Был этот разговор или не было его вовсе? Был ли лес, похожий на мрачную пещеру, освещенную лучиками фонарей, или не было его? Неужели это тот же лес, по которому они теперь шли и который теперь, согретый солнцем, был душист и свеж, звонок и тих от тающих в весеннем воздухе, ликующих птичьих голосов, неужели это он с нежной улыбкой показывал путникам голубые лепестки склоненных до земли подснежников, розовые, сиреневые и синие цветы медуницы, глянцево-зеленые тугие листья брусничников? Неужели это он отражался в спокойных и чистейших талых водах, ставших бочагами посреди дороги? И небо над ними голубое с соломенными начесами высоких облачков? Неужели именно в этом лесу жил глухарь, звучала его дикая, древняя песня, оборванная свинцом?

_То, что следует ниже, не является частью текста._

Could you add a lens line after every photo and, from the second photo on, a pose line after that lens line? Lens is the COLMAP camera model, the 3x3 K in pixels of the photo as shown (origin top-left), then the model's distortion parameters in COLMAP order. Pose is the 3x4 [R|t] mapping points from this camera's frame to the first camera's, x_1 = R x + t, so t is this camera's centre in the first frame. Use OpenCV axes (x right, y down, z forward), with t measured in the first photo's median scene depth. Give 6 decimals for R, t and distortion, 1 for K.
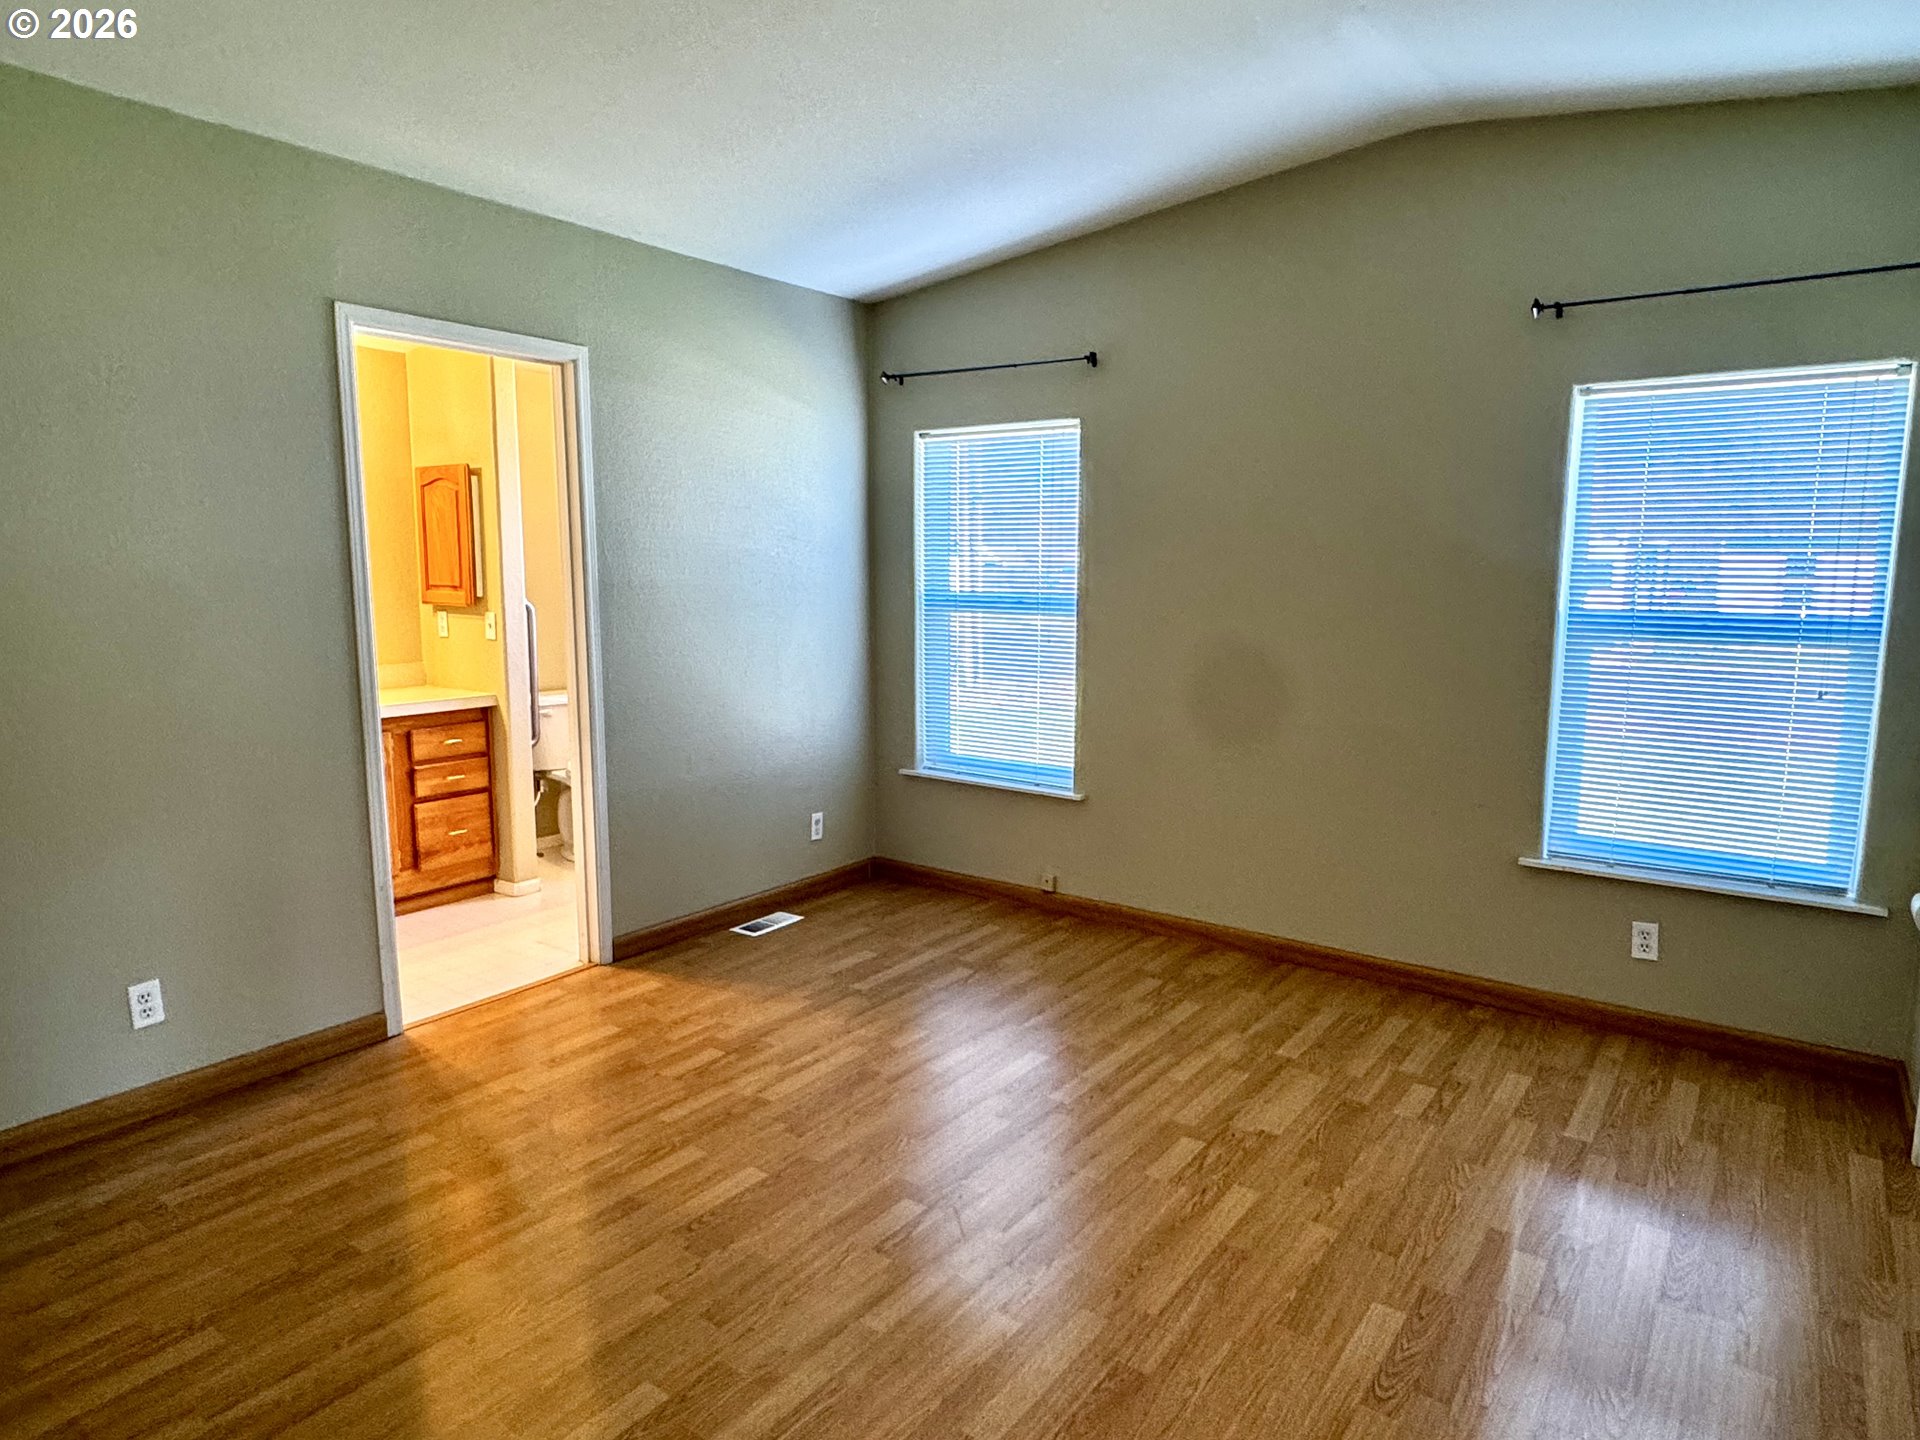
lens RADIAL K [[1191.8, 0, 947.1], [0, 1191.8, 720.0], [0, 0, 1]] dist [0.019830, -0.000560]
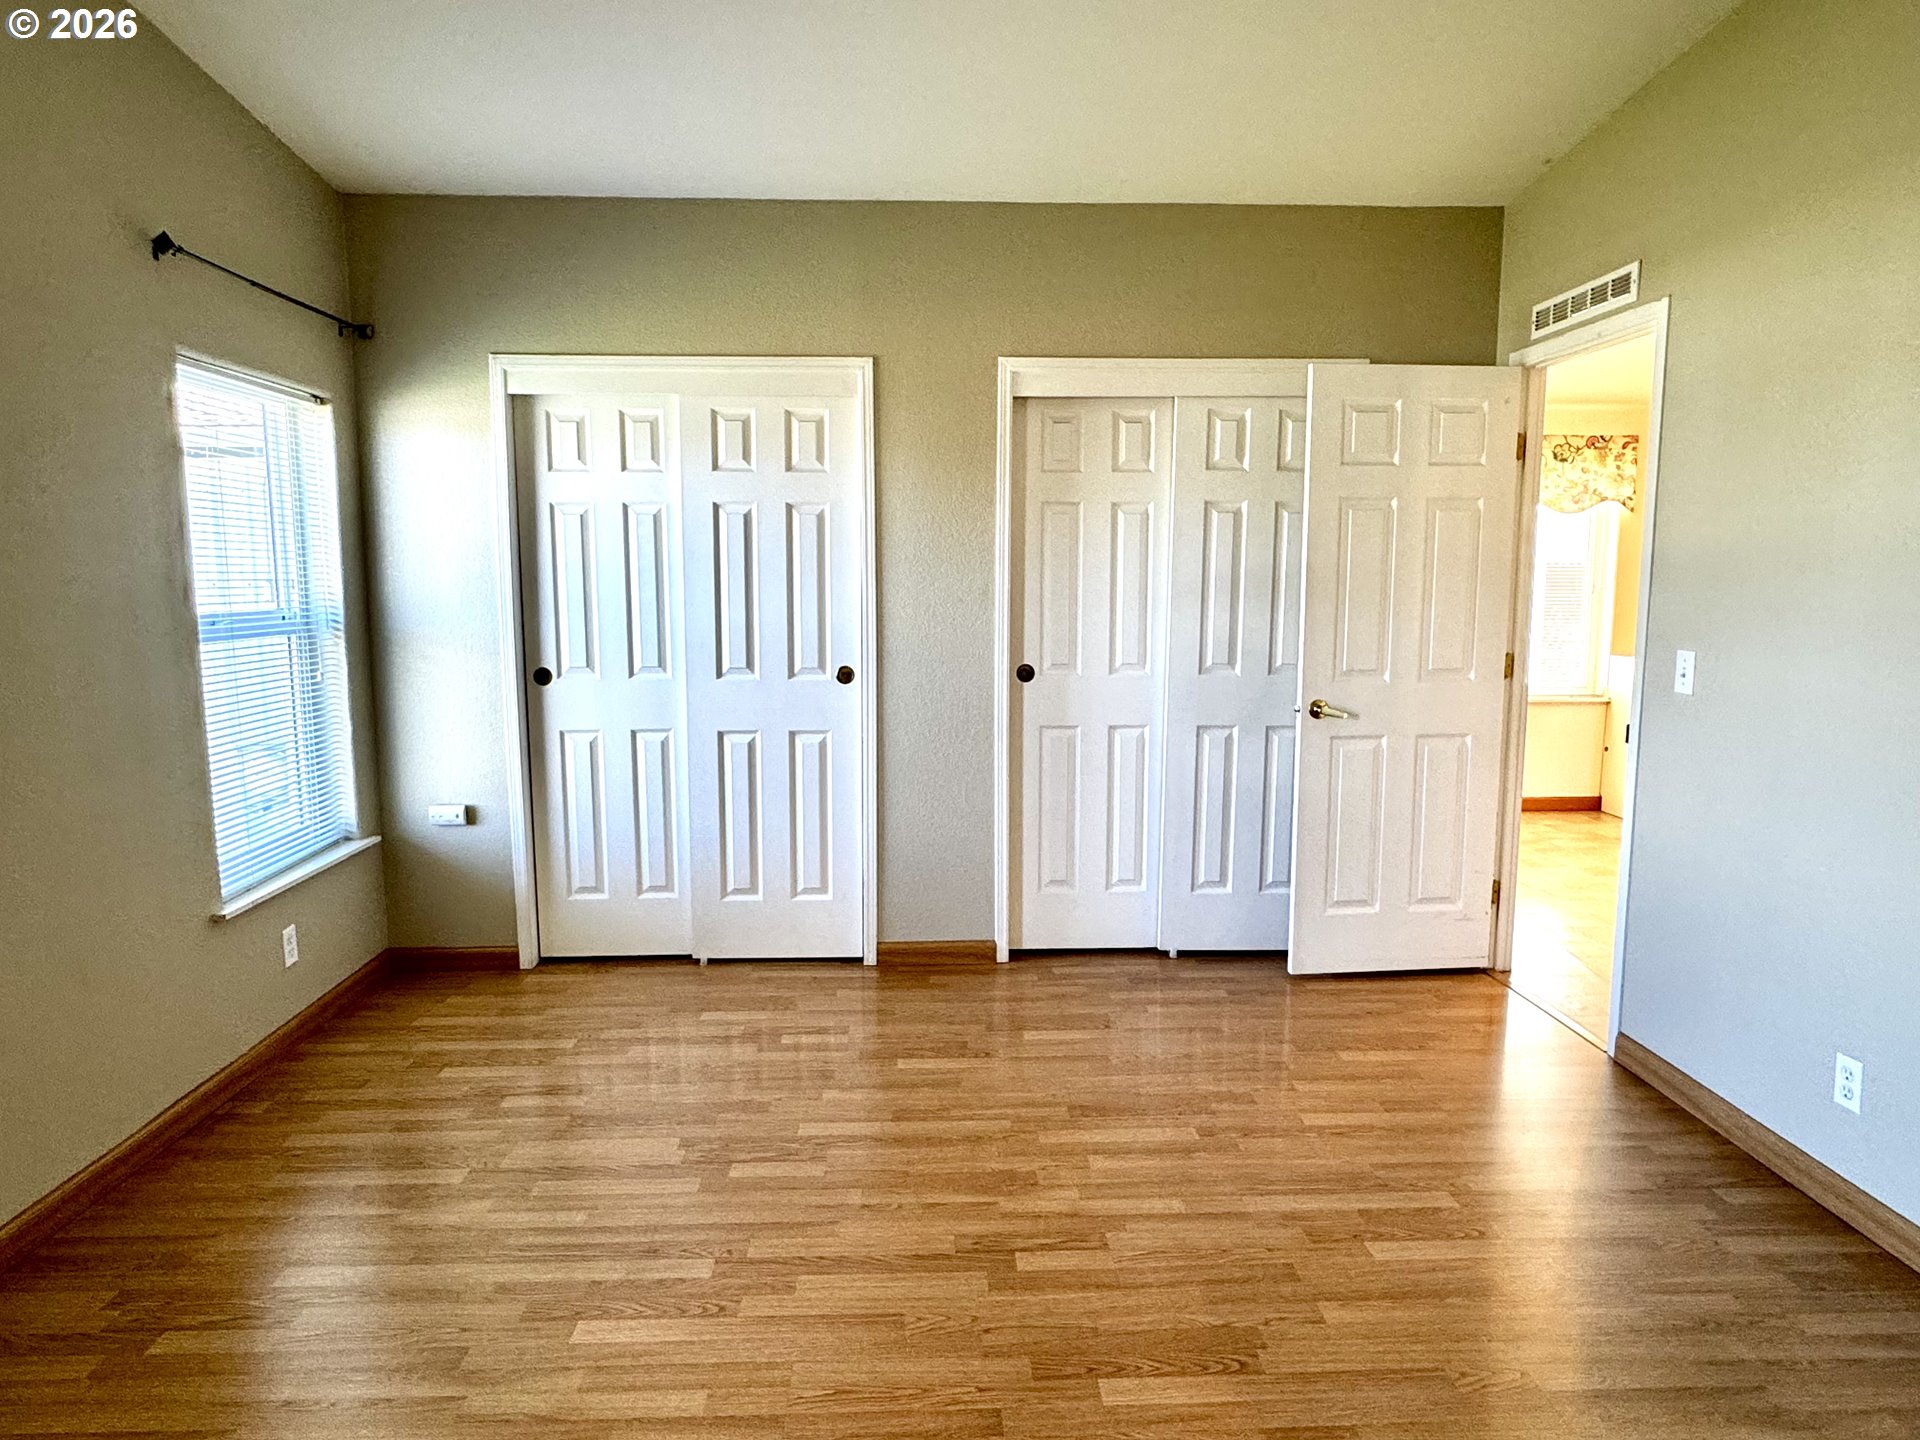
lens RADIAL K [[1191.8, 0, 959.5], [0, 1191.8, 718.1], [0, 0, 1]] dist [0.019830, -0.000560]
pose [[-0.638503, -0.100064, 0.763087, -0.581353], [0.100466, 0.972190, 0.211548, -0.174267], [-0.763034, 0.211738, -0.610693, 1.339986]]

Все это: и возникший вдруг разговор о Верочке Воркуевой, и поющий на рассвете глухарь — все теперь казалось неправдоподобным, нереальным, а тяжелая птица в рюкзаке, оттягивающем плечи, словно бы тоже не имела ничего общего с тем пещерным, буерачным, жутким лесом, в котором на рассвете билась песня. Все это было и не было.
Была ли Верочка, был ли глухарь?
За лесом теперь уже слышался шум проносившихся по шоссе машин, а вскоре показалось и само шоссе, просохшая его асфальтовая гладкость. Перед выходом на шоссе была черная грязь, по которой пришлось пройти, измазав отлакированные чистой водой, поблескивающие сапоги. На асфальте, на его каменной плоскости, идти по которой было непривычно легко, зачернели было следы, но вскоре иссякли, и, когда дед с внуком подошли к остановке автобуса, к бетонной обшарпанной будке на обочине дороги, грязь на сапогах успела уже просохнуть и посветлела.